Basisgemeinden in Mittelamerika 

Oliver Cabrera sprach im Anschluss über die politische Situation in Nicaragua und die Rolle der Kirche in Vergangenheit und Gegenwart. Seinen Vortrag hielt er stellvertretend für das Solidaritätsbündnis „SOSNicaragua Leipzig-Dresden“, dessen Anliegen darin besteht, die deutsche Zivilgesellschaft über die politischen Auseinandersetzungen und den staatlichen Terror gegen die Aufständigen in Nicaragua aufzuklären.

Der Kampf des nicaraguanischen Volkes für die Freiheit und gegen die staatliche Unterdrückung ist tief in der Geschichte seines Heimatlandes verwurzelt. Von der sandinistischen Revolution bis hin zur heutigen Diktatur unter Daniel Ortega wurden die Konflikte des Landes historisch eingeordnet und die Stellung der Kirche in diesen analysiert.
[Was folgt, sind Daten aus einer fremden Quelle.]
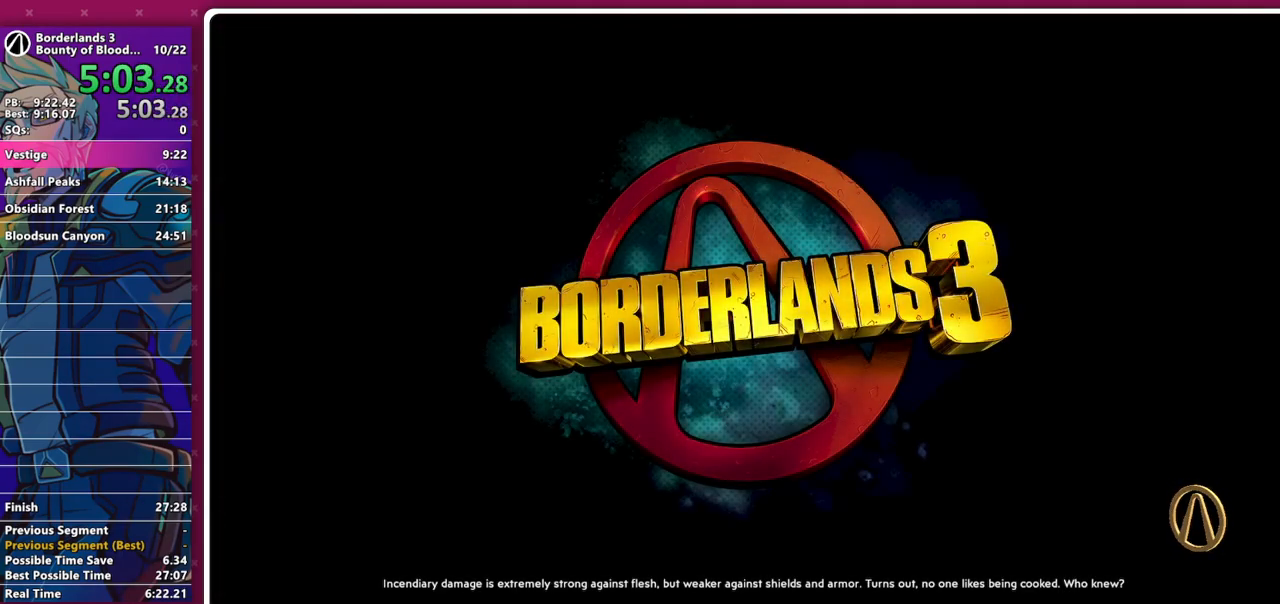
{"keys": [], "mouse": [], "events": []}
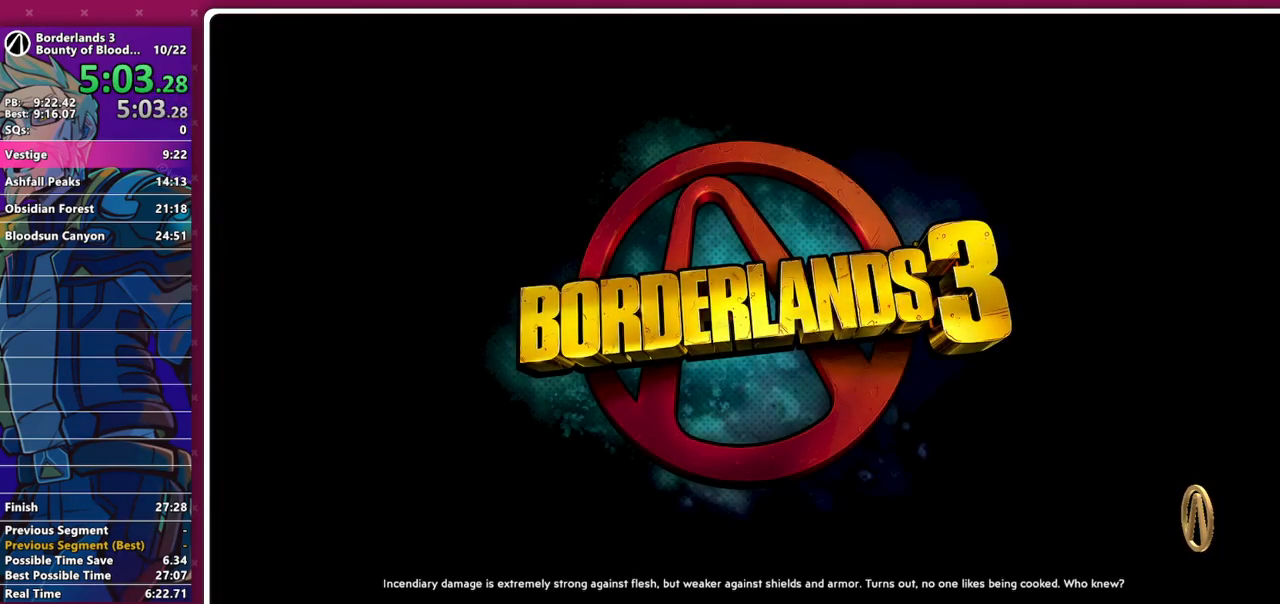
{"keys": [], "mouse": [], "events": []}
Cabrera zeichnete ein nahbares wie erschreckendes Bild der Zustände in Nicaragua und spannte gleichzeitig den Bogen zum Hauptthema des Abends. Obwohl Nicaragua zu den Geburtsstätten der Befreiungstheologie zählt, wuchs Oliver Cabrera zunächst ohne Kontakt zu der Vision einer Kirche der Armen auf. In seiner Heimat wurden über viele Jahre beispielsweise christliche Lieder für die Arbeiter und Bauern aus Kirche und Gesellschaft verbannt. Erst während der Arbeit in einer abgelegenen Gemeinde in Guatemala lernte der damals jugendliche Olli Cabrera die Theologie der Befreiung kennen. Cabrera präsentierte noch ein Video aus den 1970er Jahren, in dem Ernesto Cardenal mit bewaffneten Guerrilleros der FSLN (Frente Sandinista de Liberatión Nacional) im Dschungel das Abendmahl feiert. Für alle Anwesenden war es ein ungewohnter und doch kämpferischer Anblick.

SOSNicaragua servierte zum Ausklang des Abends ein Buffet mit traditionellen Gerichten aus Nicaragua, um die kulinarische Küche ihres Landes mit allen Anwesenden zu teilen. Nebenbei wurden Spenden für die Arbeit des Netzwerkes gesammelt.

Ausblick

Am Ende eines so ergreifenden und motivierenden Abends steht die Frage, wie es nun weitergeht. Weiter jeden Sonntag in die Kirche gehen? So wie gehabt? Für die Armen beten und vielleicht fünf Euro spenden? So wichtig das Gebet und die finanzielle Unterstützung von Hilfsprojekten auch sein mögen, wenn die Ursachen der Nöte nicht beseitigt werden, bleibt nicht mehr als ein Tropfen auf den heißen Stein. Wir müssen eine Flutwelle sein, um die herrschenden Verhältnisse, aus denen Ausbeutung, Hunger, Existenzängste und Leid resultieren, umzuwerfen. Das Bekenntnis zum Christentum, darf keine moralische Selbstbefriedigung sein. Christ zu sein, bedeutet die Verpflichtung zum Kampf gegen Ausbeutung und Unterdrückung.

Die katholische Jugend Markkleeberg wird als Reaktion auf die Vorträge und Gespräche zur Theologie der Befreiung die Bahnhofsmission in Leipzig durch eine Kuchenspende unterstützen, um Bedürftigen zumindest eine kleine Freude im erstickenden Alltag zu schenken. Diese kleine Geste soll der Startschuss für weitere Aktionen (in Kooperation mit dem Kollektiv „Kein Paradies“) sein, die sich nicht zuerst auf die Spiritualität, sondern den Dienst am Menschen in Armut konzentrieren.

Dieser Abend war Teil der Vorbereitung des Protests gegen den EU-China-Gipfel im September 2020 in Leipzig. Die europäischen Christen dürfen ein solches Treffen der Reichen nicht unkommentiert lassen und müssen auf nationaler wie internationaler Ebene Widerstand gegen eine solche Veranstaltung organisieren.

„Das Wenige, das ein Gerechter hat, ist besser als der Überfluss vieler Gottloser. Denn der Gottlosen Arm wird zerbrechen, aber der HERR erhält die Gerechten.“ (Psalm 37,16-17)

Für eine Kirche der Armen und eine gerechte Welt!